BEGIN Dataset rows

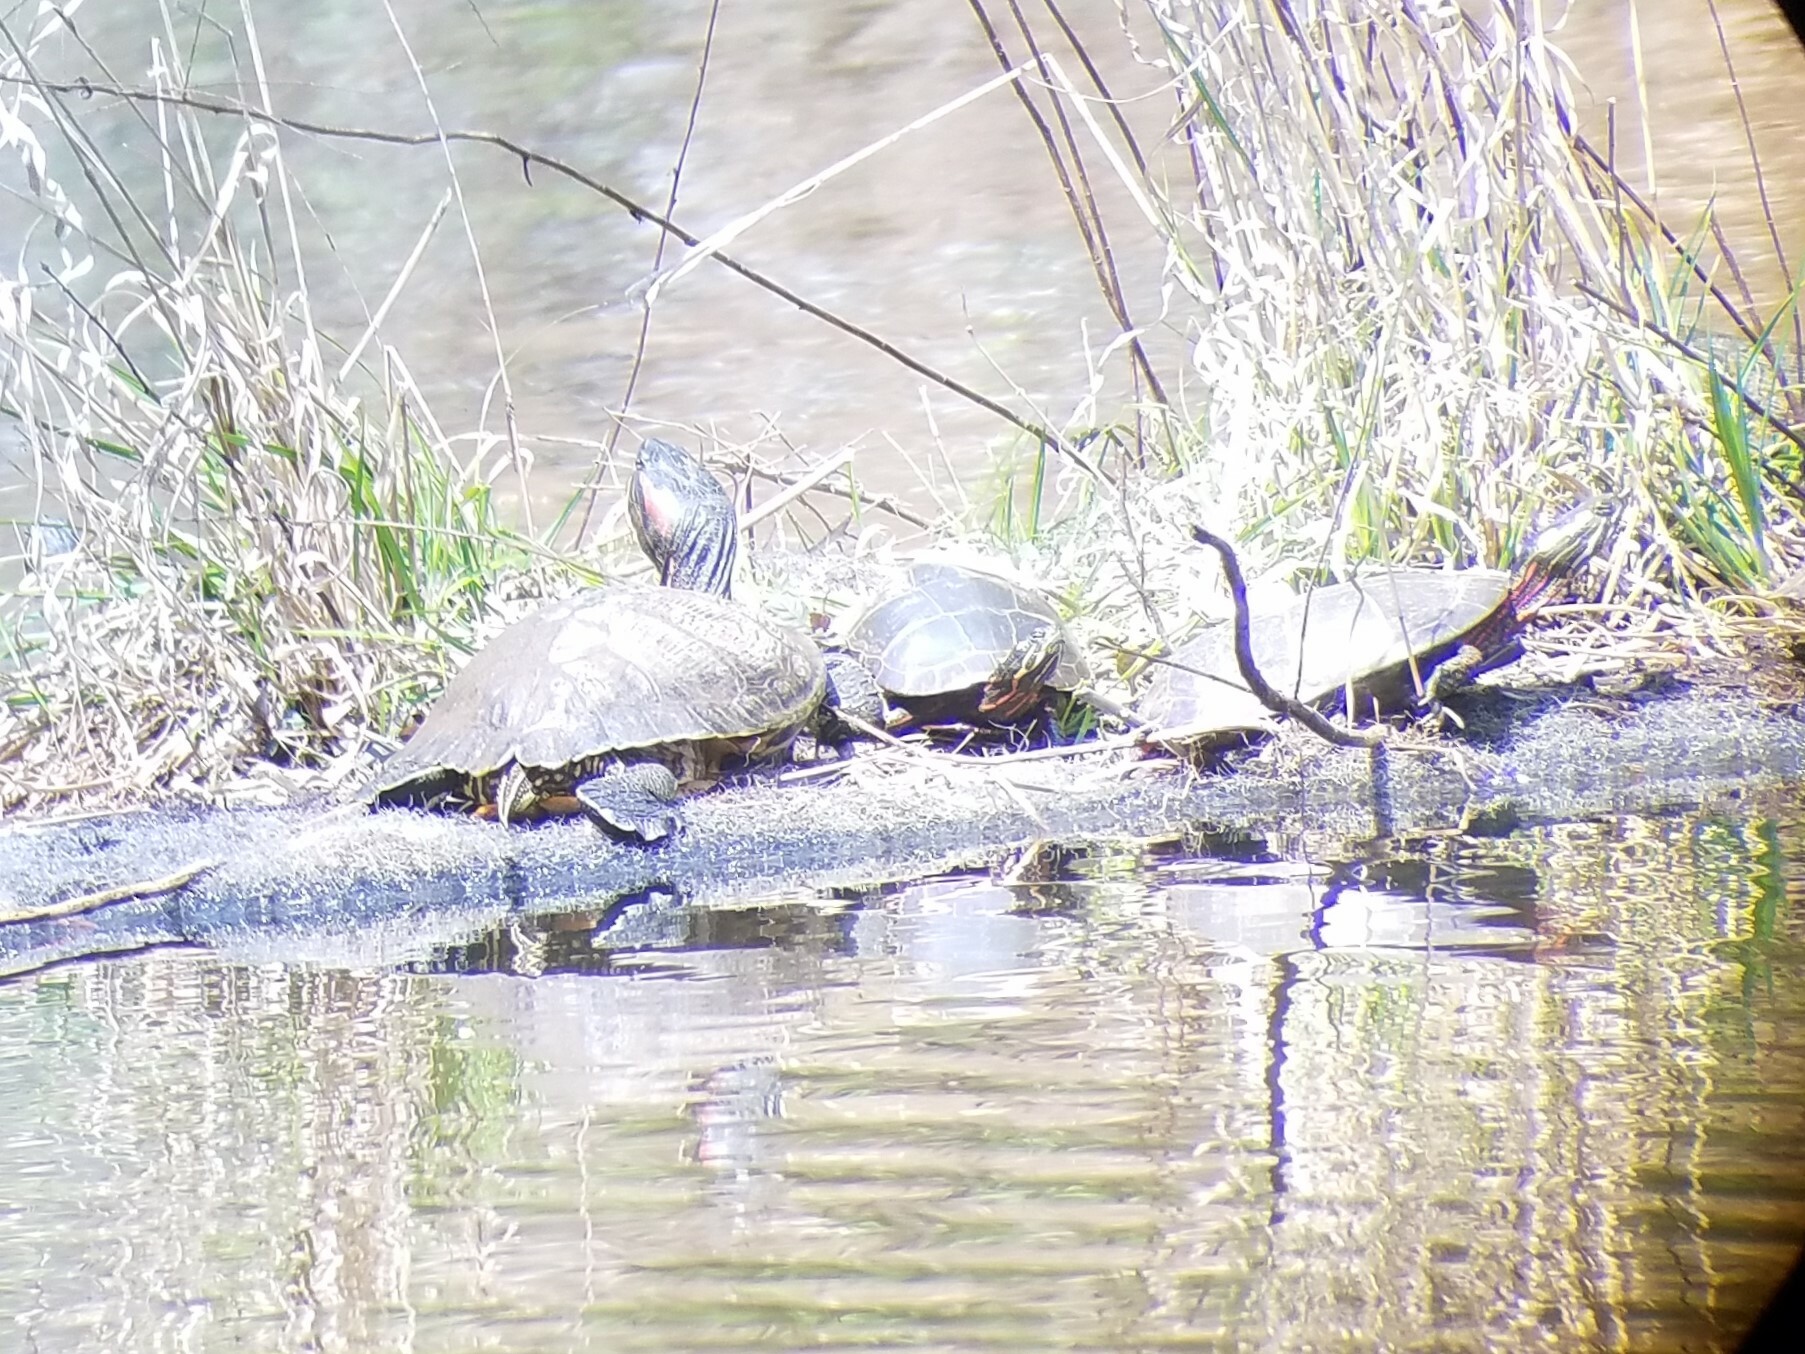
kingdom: Animalia
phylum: Chordata
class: Testudines
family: Emydidae
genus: Trachemys
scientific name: Trachemys scripta
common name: Slider
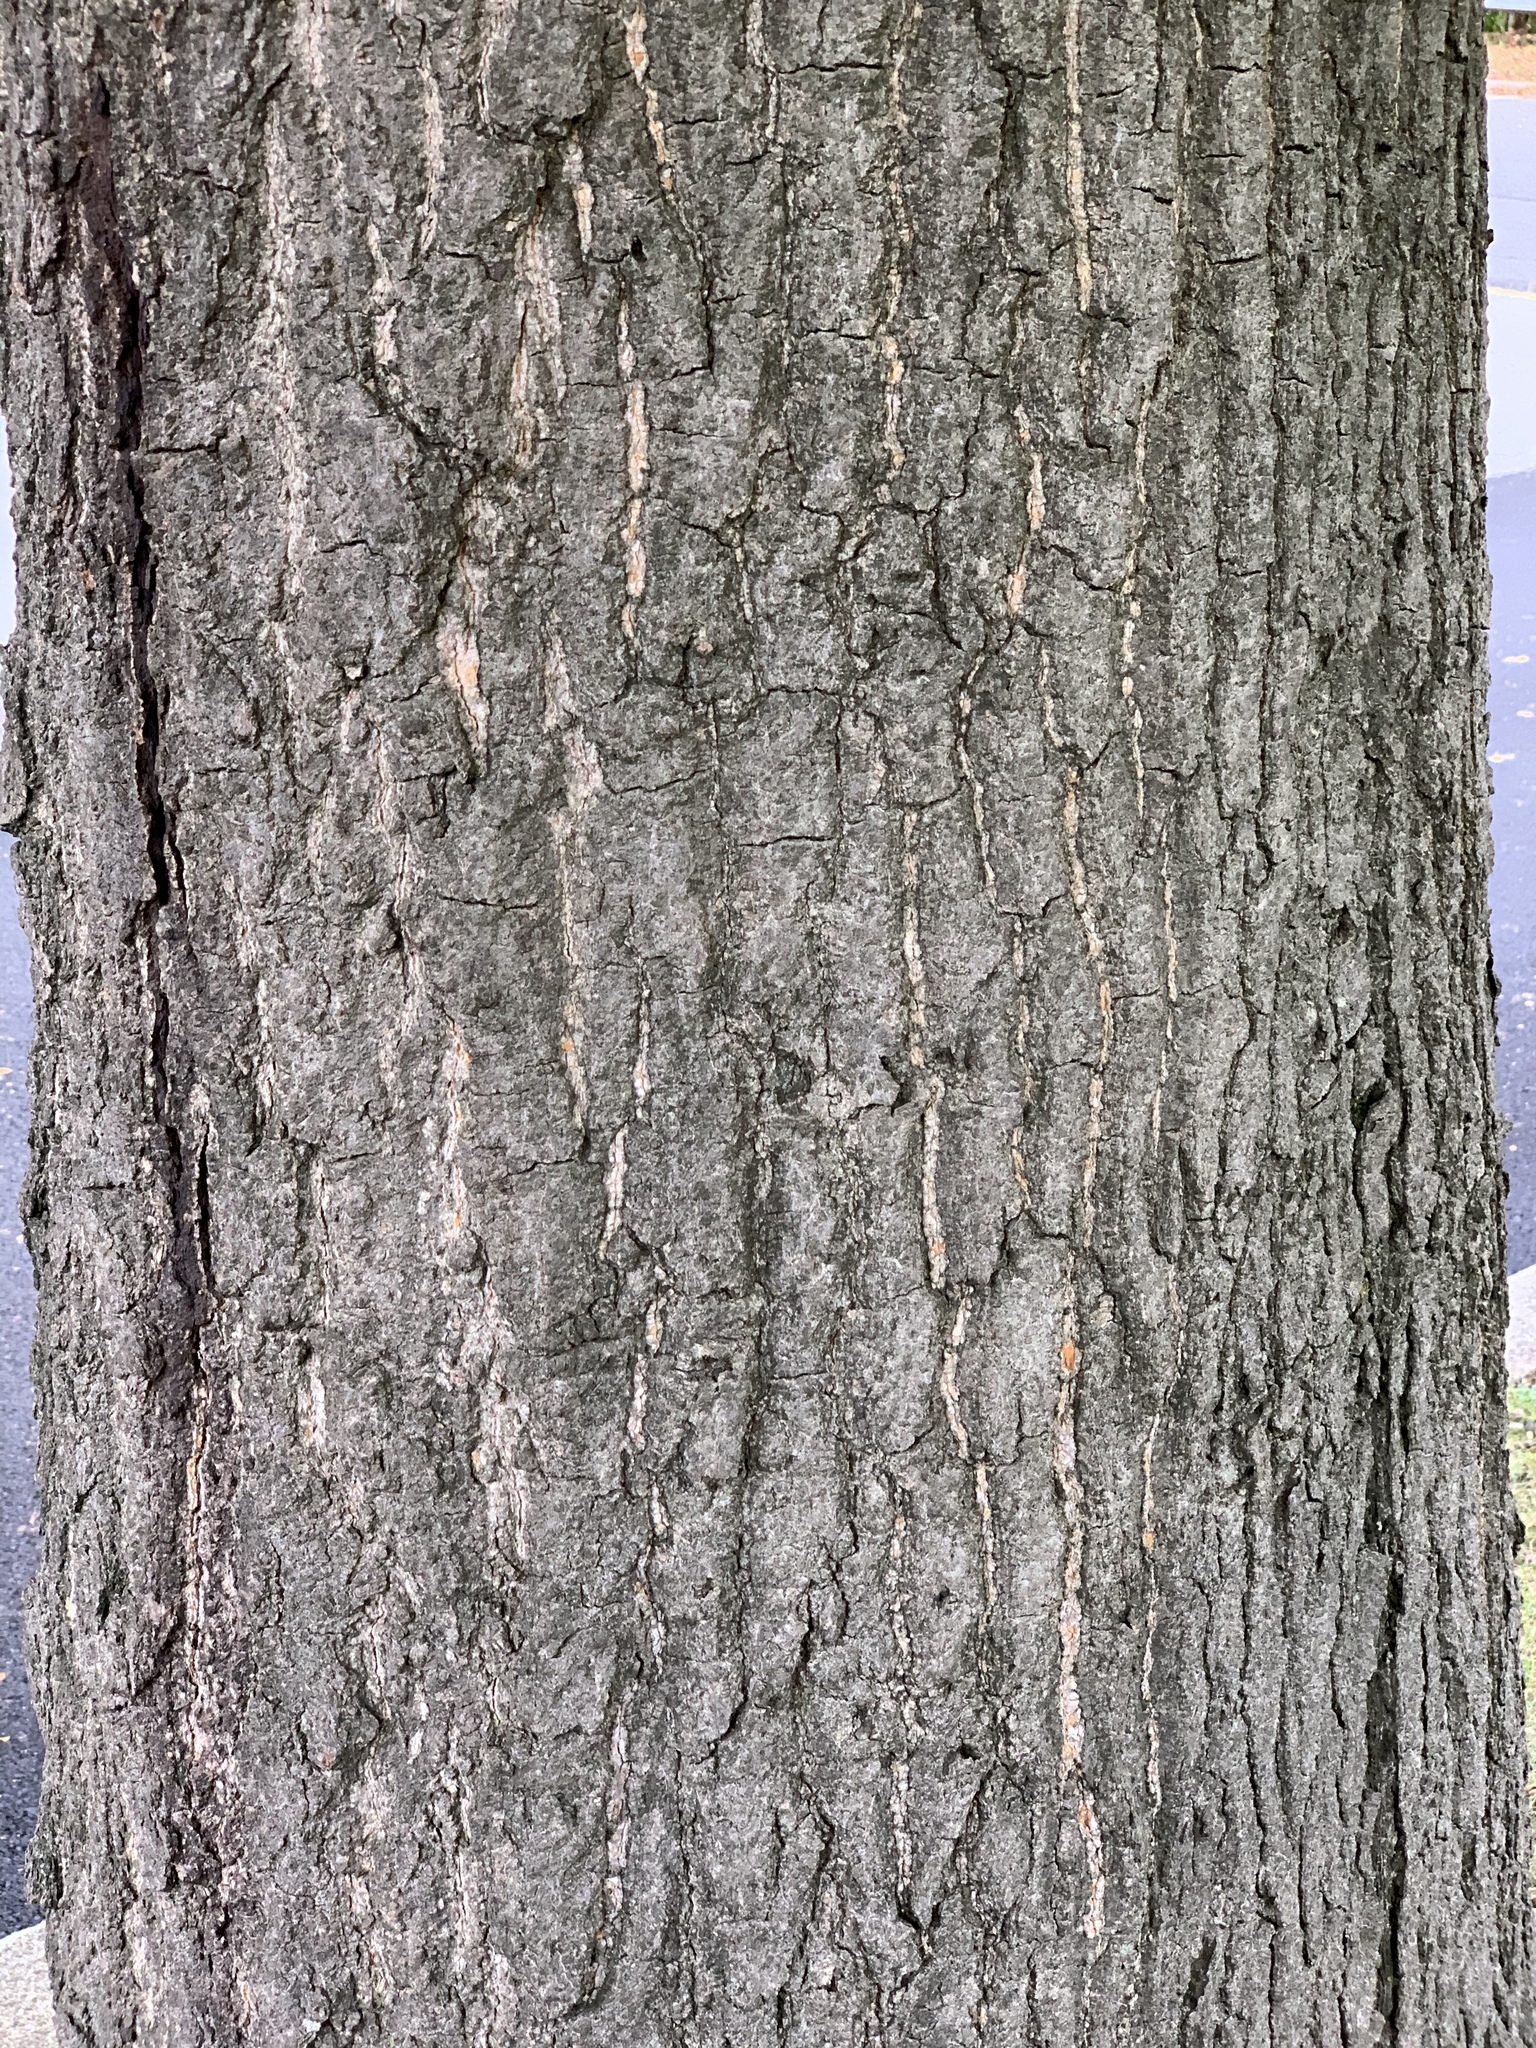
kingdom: Plantae
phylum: Tracheophyta
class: Magnoliopsida
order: Fagales
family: Fagaceae
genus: Quercus
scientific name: Quercus palustris
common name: Pin oak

END Dataset rows

Direction
Can you rewrite the naming lines from both entries as one numbered list, with no blank lines and with the pictures left out?

Reply to the exercise
1. kingdom: Animalia
2. phylum: Chordata
3. class: Testudines
4. family: Emydidae
5. genus: Trachemys
6. scientific name: Trachemys scripta
7. common name: Slider
8. kingdom: Plantae
9. phylum: Tracheophyta
10. class: Magnoliopsida
11. order: Fagales
12. family: Fagaceae
13. genus: Quercus
14. scientific name: Quercus palustris
15. common name: Pin oak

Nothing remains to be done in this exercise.